THE DATA |
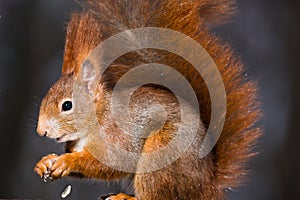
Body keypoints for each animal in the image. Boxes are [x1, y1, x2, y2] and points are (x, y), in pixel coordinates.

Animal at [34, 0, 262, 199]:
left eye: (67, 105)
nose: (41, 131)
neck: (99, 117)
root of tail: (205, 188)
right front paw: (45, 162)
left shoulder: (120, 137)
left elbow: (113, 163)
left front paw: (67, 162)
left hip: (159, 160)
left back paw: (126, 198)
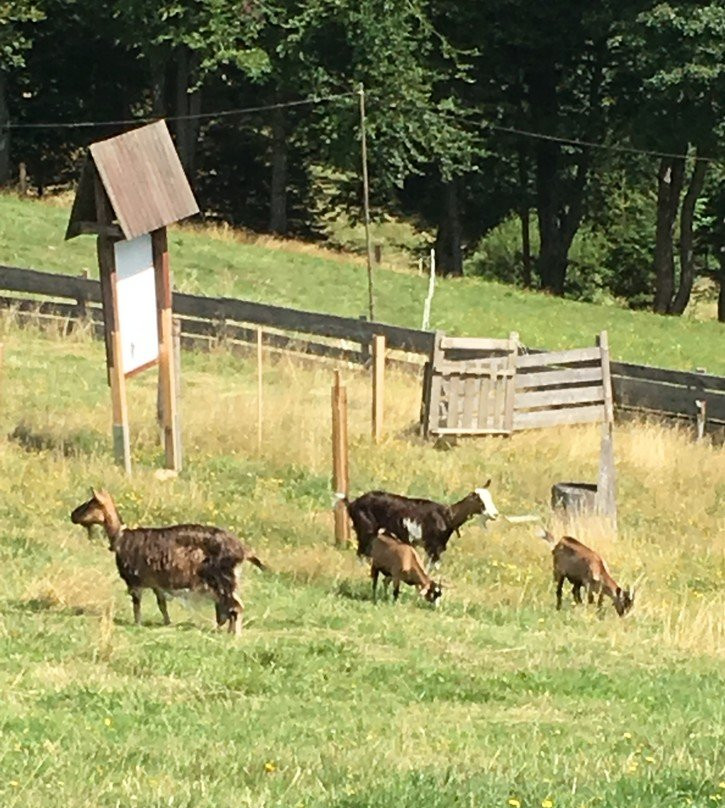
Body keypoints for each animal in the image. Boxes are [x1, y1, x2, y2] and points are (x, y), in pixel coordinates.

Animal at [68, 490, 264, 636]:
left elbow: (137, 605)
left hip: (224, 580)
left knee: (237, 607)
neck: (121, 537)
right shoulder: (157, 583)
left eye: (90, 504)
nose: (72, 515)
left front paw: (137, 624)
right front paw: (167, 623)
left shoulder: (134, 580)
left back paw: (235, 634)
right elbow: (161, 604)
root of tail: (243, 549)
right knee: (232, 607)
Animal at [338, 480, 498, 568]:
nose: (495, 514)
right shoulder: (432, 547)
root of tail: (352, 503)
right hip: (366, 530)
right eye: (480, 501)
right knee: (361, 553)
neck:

PROBLEM TO WORK ON | An exact copy of the entries, minus the pictures, is what to return.

RESPONSE TO THE EXERCISE |
Body keypoints for each animal in the image. Boxes are [x1, y1, x2, y2] and points are (x, y), in pixel coordinates.

Animal at [34, 0, 262, 199]:
left eye: (67, 105)
nose: (41, 131)
neck: (99, 117)
root of tail: (205, 188)
right front paw: (45, 162)
left shoulder: (120, 137)
left elbow: (113, 163)
left front paw: (67, 162)
left hip: (159, 160)
left back paw: (126, 198)
Body keypoints for each animal in the image. Boxes are [x1, y1, x2, y2] and points are (x, y), in pixel coordinates.

Animal at [68, 490, 264, 636]:
left elbow: (137, 605)
left hip: (224, 580)
left knee: (237, 607)
neck: (121, 537)
right shoulder: (157, 583)
left eye: (90, 504)
nose: (72, 515)
left front paw: (137, 624)
right front paw: (167, 623)
left shoulder: (134, 580)
left back paw: (235, 634)
right elbow: (161, 604)
root of tail: (243, 549)
right knee: (232, 607)
Animal at [338, 480, 498, 568]:
nose: (495, 514)
right shoulder: (432, 547)
root of tail: (352, 503)
right hip: (366, 530)
right eye: (480, 501)
right knee: (361, 553)
neck:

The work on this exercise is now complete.